▸ What you will do
Transcribe all the data below exactly, leaving its pictures out.

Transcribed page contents
┌──

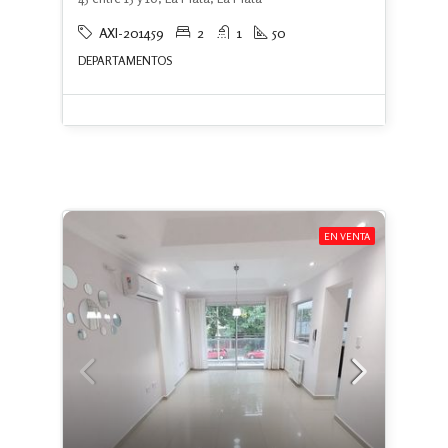
AXI-201459
2
1
50
DEPARTAMENTOS
EN VENTA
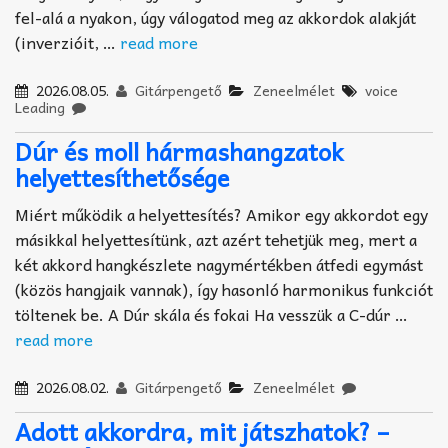
fel-alá a nyakon, úgy válogatod meg az akkordok alakját
(inverzióit, …
read more
2026.08.05.
Gitárpengető
Zeneelmélet
voice
Leading
Dúr és moll hármashangzatok
helyettesíthetősége
Miért működik a helyettesítés? Amikor egy akkordot egy
másikkal helyettesítünk, azt azért tehetjük meg, mert a
két akkord hangkészlete nagymértékben átfedi egymást
(közös hangjaik vannak), így hasonló harmonikus funkciót
töltenek be. A Dúr skála és fokai Ha vesszük a C-dúr …
read more
2026.08.02.
Gitárpengető
Zeneelmélet
Adott akkordra, mit játszhatok? –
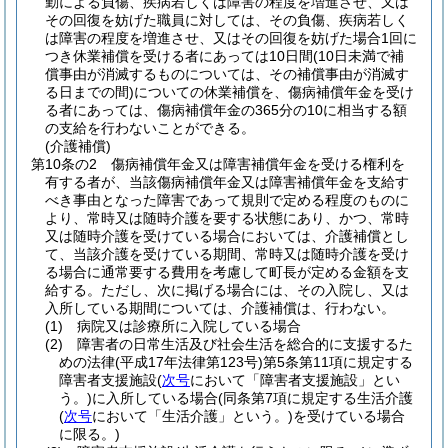
勤による負傷、疾病若しくは障害の程度を増進させ、又は
その回復を妨げた職員に対しては、その負傷、疾病若しく
は障害の程度を増進させ、又はその回復を妨げた場合1回に
つき休業補償を受ける者にあっては10日間
(10日未満で補
償事由が消滅するものについては、その補償事由が消滅す
る日までの間)
についての休業補償を、傷病補償年金を受け
る者にあっては、傷病補償年金の365分の10に相当する額
の支給を行わないことができる。
(介護補償)
第10条の2
傷病補償年金又は障害補償年金を受ける権利を
有する者が、当該傷病補償年金又は障害補償年金を支給す
べき事由となった障害であって規則で定める程度のものに
より、常時又は随時介護を要する状態にあり、かつ、常時
又は随時介護を受けている場合においては、介護補償とし
て、当該介護を受けている期間、常時又は随時介護を受け
る場合に通常要する費用を考慮して町長が定める金額を支
給する。
ただし、次に掲げる場合には、その入院し、又は
入所している期間については、介護補償は、行わない。
(1)
病院又は診療所に入院している場合
(2)
障害者の日常生活及び社会生活を総合的に支援するた
めの法律
(平成17年法律第123号)
第5条第11項に規定する
障害者支援施設
(
次号
において「障害者支援施設」とい
う。)
に入所している場合
(同条第7項に規定する生活介護
(
次号
において「生活介護」という。)
を受けている場合
に限る。)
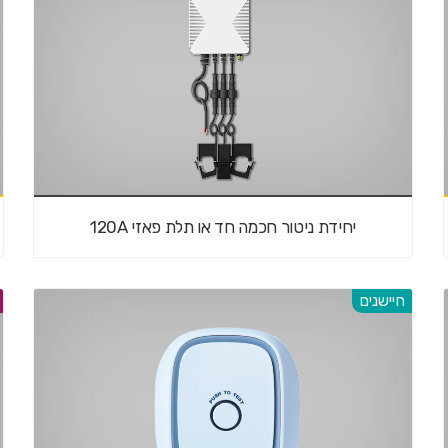
יחידת ניטור חכמה חד או תלת פאזי 120A
חיישנים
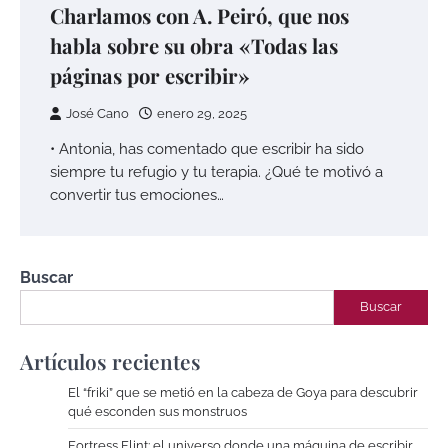
Charlamos con A. Peiró, que nos
habla sobre su obra «Todas las
páginas por escribir»
José Cano
enero 29, 2025
• Antonia, has comentado que escribir ha sido
siempre tu refugio y tu terapia. ¿Qué te motivó a
convertir tus emociones…
Buscar
Buscar
Artículos recientes
El “friki” que se metió en la cabeza de Goya para descubrir
qué esconden sus monstruos
Fortress Flint: el universo donde una máquina de escribir,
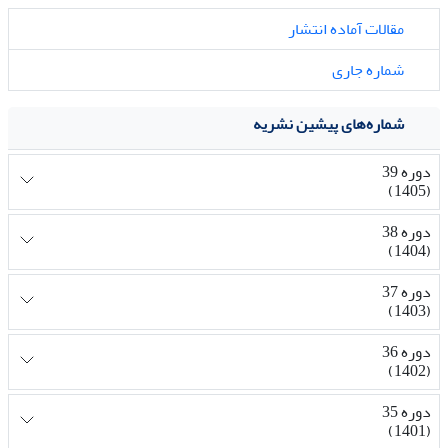
مقالات آماده انتشار
شماره جاری
شماره‌های پیشین نشریه
دوره 39
(1405)
دوره 38
(1404)
دوره 37
(1403)
دوره 36
(1402)
دوره 35
(1401)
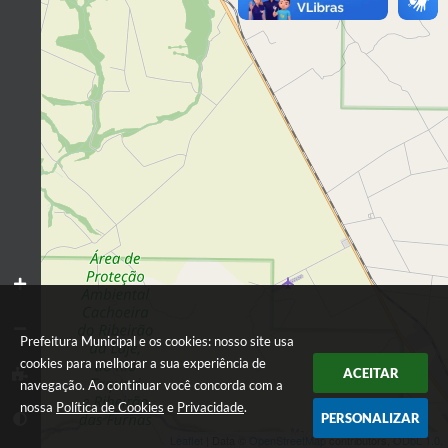
Prefeitura Municipal e os cookies: nosso site usa
cookies para melhorar a sua experiência de
ACEITAR
navegação. Ao continuar você concorda com a
nossa
Política de Cookies
e
Privacidade
.
PERSONALIZAR
Leaflet
| Data ©
OpenStreetMap
contributors,
ODbL 1.0.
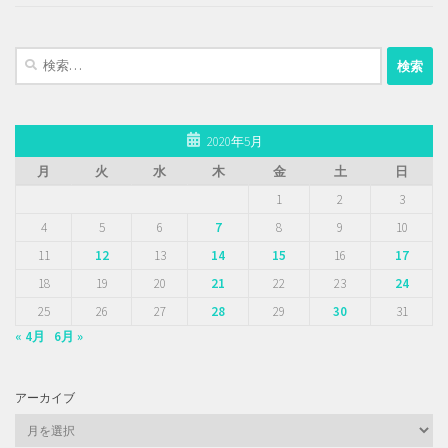
検
索:
2020年5月
月
火
水
木
金
土
日
1
2
3
4
5
6
7
8
9
10
11
12
13
14
15
16
17
18
19
20
21
22
23
24
25
26
27
28
29
30
31
« 4月
6月 »
アーカイブ
ア
ー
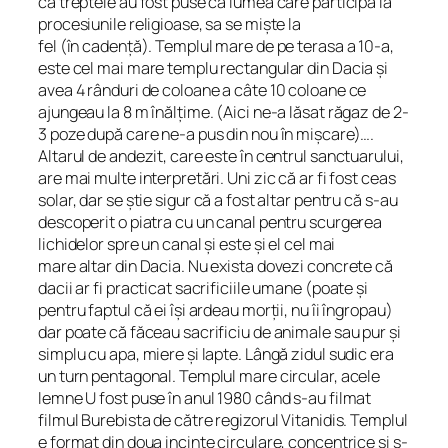
că treptele au fost puse ca lumea care participă la
procesiunile religioase, sa se miște la
fel (în cadență). Templul mare de pe terasa a 10-a,
este cel mai mare templu rectangular din Dacia și
avea 4 rânduri de coloane a câte 10 coloane ce
ajungeau la 8 m înălțime. (Aici ne-a lăsat răgaz de 2-
3 poze după care ne-a pus din nou în mișcare)….
Altarul de andezit, care este în centrul sanctuarului,
are mai multe interpretări. Uni zic că ar fi fost ceas
solar, dar se știe sigur că a fost altar pentru că s-au
descoperit o piatra cu un canal pentru scurgerea
lichidelor spre un canal și este și el cel mai
mare altar din Dacia. Nu exista dovezi concrete că
dacii ar fi practicat sacrificiile umane (poate și
pentru faptul că ei își ardeau morții, nu îi îngropau)
dar poate că făceau sacrificiu de animale sau pur și
simplu cu apa, miere și lapte. Lângă zidul sudic era
un turn pentagonal. Templul mare circular, acele
lemne U fost puse în anul 1980 când s-au filmat
filmul Burebista de către regizorul Vitanidis. Templul
e format din doua incinte circulare, concentrice și s-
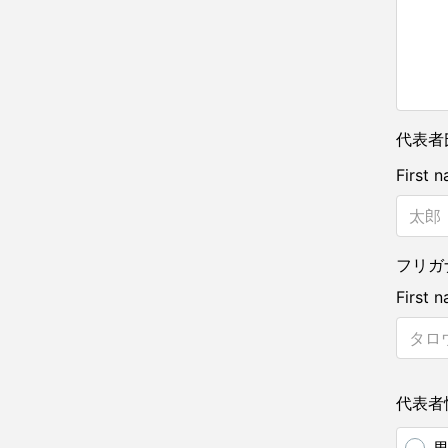
代表者
First 
フリガ
First 
代表者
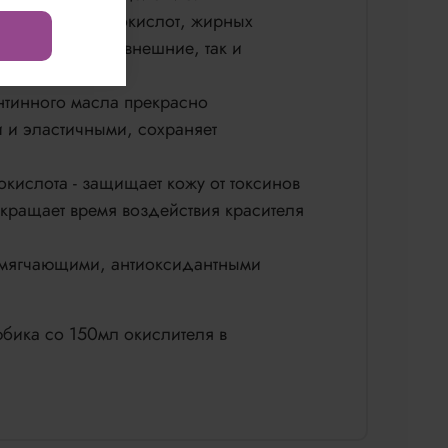
держанию аминокислот, жирных
авливаются как внешние, так и
ентинного масла прекрасно
 и эластичными, сохраняет
кислота - защищает кожу от токсинов
кращает время воздействия красителя
смягчающими, антиоксидантными
бика со 150мл окислителя в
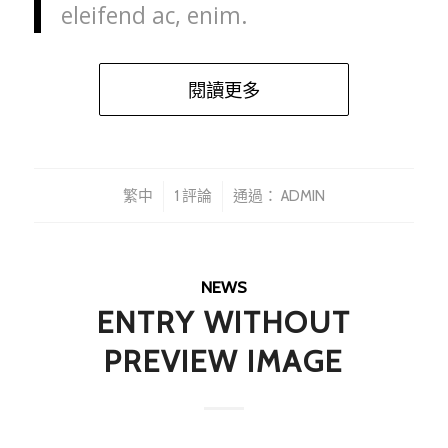
eleifend ac, enim.
閱讀更多
/
/
繁中
1 評論
通過：
ADMIN
NEWS
ENTRY WITHOUT
PREVIEW IMAGE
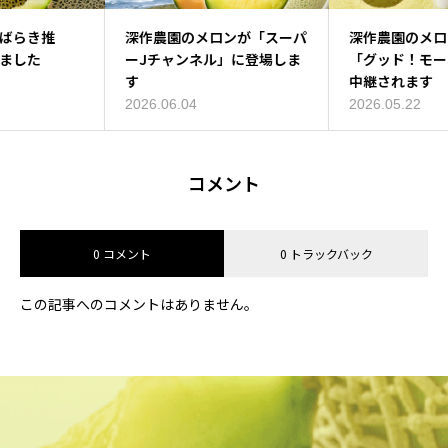
深作農園が「いばらき推
深作農園のメロンが「スーパ
深作農園のメロンスイーツが
し！」に登場しました
ーJチャンネル」に登場しま
「グッド！モーニング」で生
す
中継されます
2026.06.05
2026.06.04
2026.05.22
コメント
0 コメント
0 トラックバック
この記事へのコメントはありません。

└──

▸ Solution to this exercise
AXI-201459
2
1
50
DEPARTAMENTOS
EN VENTA
fel-alá a nyakon, úgy válogatod meg az akkordok alakját
(inverzióit, …
read more
2026.08.05.
Gitárpengető
Zeneelmélet
voice
Leading
Dúr és moll hármashangzatok
helyettesíthetősége
Miért működik a helyettesítés? Amikor egy akkordot egy
másikkal helyettesítünk, azt azért tehetjük meg, mert a
két akkord hangkészlete nagymértékben átfedi egymást
(közös hangjaik vannak), így hasonló harmonikus funkciót
töltenek be. A Dúr skála és fokai Ha vesszük a C-dúr …
read more
2026.08.02.
Gitárpengető
Zeneelmélet
Adott akkordra, mit játszhatok? –
勤による負傷、疾病若しくは障害の程度を増進させ、又は
その回復を妨げた職員に対しては、その負傷、疾病若しく
は障害の程度を増進させ、又はその回復を妨げた場合1回に
つき休業補償を受ける者にあっては10日間
(10日未満で補
償事由が消滅するものについては、その補償事由が消滅す
る日までの間)
についての休業補償を、傷病補償年金を受け
る者にあっては、傷病補償年金の365分の10に相当する額
の支給を行わないことができる。
(介護補償)
第10条の2
傷病補償年金又は障害補償年金を受ける権利を
有する者が、当該傷病補償年金又は障害補償年金を支給す
べき事由となった障害であって規則で定める程度のものに
より、常時又は随時介護を要する状態にあり、かつ、常時
又は随時介護を受けている場合においては、介護補償とし
て、当該介護を受けている期間、常時又は随時介護を受け
る場合に通常要する費用を考慮して町長が定める金額を支
給する。
ただし、次に掲げる場合には、その入院し、又は
入所している期間については、介護補償は、行わない。
(1)
病院又は診療所に入院している場合
(2)
障害者の日常生活及び社会生活を総合的に支援するた
めの法律
(平成17年法律第123号)
第5条第11項に規定する
障害者支援施設
(
次号
において「障害者支援施設」とい
う。)
に入所している場合
(同条第7項に規定する生活介護
(
次号
において「生活介護」という。)
を受けている場合
に限る。)
יחידת ניטור חכמה חד או תלת פאזי 120A
חיישנים
Charlamos con A. Peiró, que nos
habla sobre su obra «Todas las
páginas por escribir»
José Cano
enero 29, 2025
• Antonia, has comentado que escribir ha sido
siempre tu refugio y tu terapia. ¿Qué te motivó a
convertir tus emociones…
Buscar
Buscar
Artículos recientes
El “friki” que se metió en la cabeza de Goya para descubrir
qué esconden sus monstruos
Fortress Flint: el universo donde una máquina de escribir,
مقالات آماده انتشار
شماره جاری
شماره‌های پیشین نشریه
دوره 39
(1405)
دوره 38
(1404)
دوره 37
(1403)
دوره 36
(1402)
دوره 35
(1401)
Prefeitura Municipal e os cookies: nosso site usa
cookies para melhorar a sua experiência de
ACEITAR
navegação. Ao continuar você concorda com a
nossa
Política de Cookies
e
Privacidade
.
PERSONALIZAR
Leaflet
| Data ©
OpenStreetMap
contributors,
ODbL 1.0.
検
索:
2020年5月
月
火
水
木
金
土
日
1
2
3
4
5
6
7
8
9
10
11
12
13
14
15
16
17
18
19
20
21
22
23
24
25
26
27
28
29
30
31
« 4月
6月 »
アーカイブ
ア
ー
că treptele au fost puse ca lumea care participă la
procesiunile religioase, sa se miște la
fel (în cadență). Templul mare de pe terasa a 10-a,
este cel mai mare templu rectangular din Dacia și
avea 4 rânduri de coloane a câte 10 coloane ce
ajungeau la 8 m înălțime. (Aici ne-a lăsat răgaz de 2-
3 poze după care ne-a pus din nou în mișcare)….
Altarul de andezit, care este în centrul sanctuarului,
are mai multe interpretări. Uni zic că ar fi fost ceas
solar, dar se știe sigur că a fost altar pentru că s-au
descoperit o piatra cu un canal pentru scurgerea
lichidelor spre un canal și este și el cel mai
mare altar din Dacia. Nu exista dovezi concrete că
dacii ar fi practicat sacrificiile umane (poate și
pentru faptul că ei își ardeau morții, nu îi îngropau)
dar poate că făceau sacrificiu de animale sau pur și
simplu cu apa, miere și lapte. Lângă zidul sudic era
un turn pentagonal. Templul mare circular, acele
lemne U fost puse în anul 1980 când s-au filmat
filmul Burebista de către regizorul Vitanidis. Templul
e format din doua incinte circulare, concentrice și s-
代表者
First 
フリガ
First 
代表者
держанию аминокислот, жирных
авливаются как внешние, так и
ентинного масла прекрасно
 и эластичными, сохраняет
кислота - защищает кожу от токсинов
кращает время воздействия красителя
смягчающими, антиоксидантными
бика со 150мл окислителя в
eleifend ac, enim.
閱讀更多
/
/
繁中
1 評論
通過：
ADMIN
NEWS
ENTRY WITHOUT
PREVIEW IMAGE
深作農園が「いばらき推
深作農園のメロンが「スーパ
深作農園のメロンスイーツが
し！」に登場しました
ーJチャンネル」に登場しま
「グッド！モーニング」で生
す
中継されます
2026.06.05
2026.06.04
2026.05.22
コメント
0 コメント
0 トラックバック
この記事へのコメントはありません。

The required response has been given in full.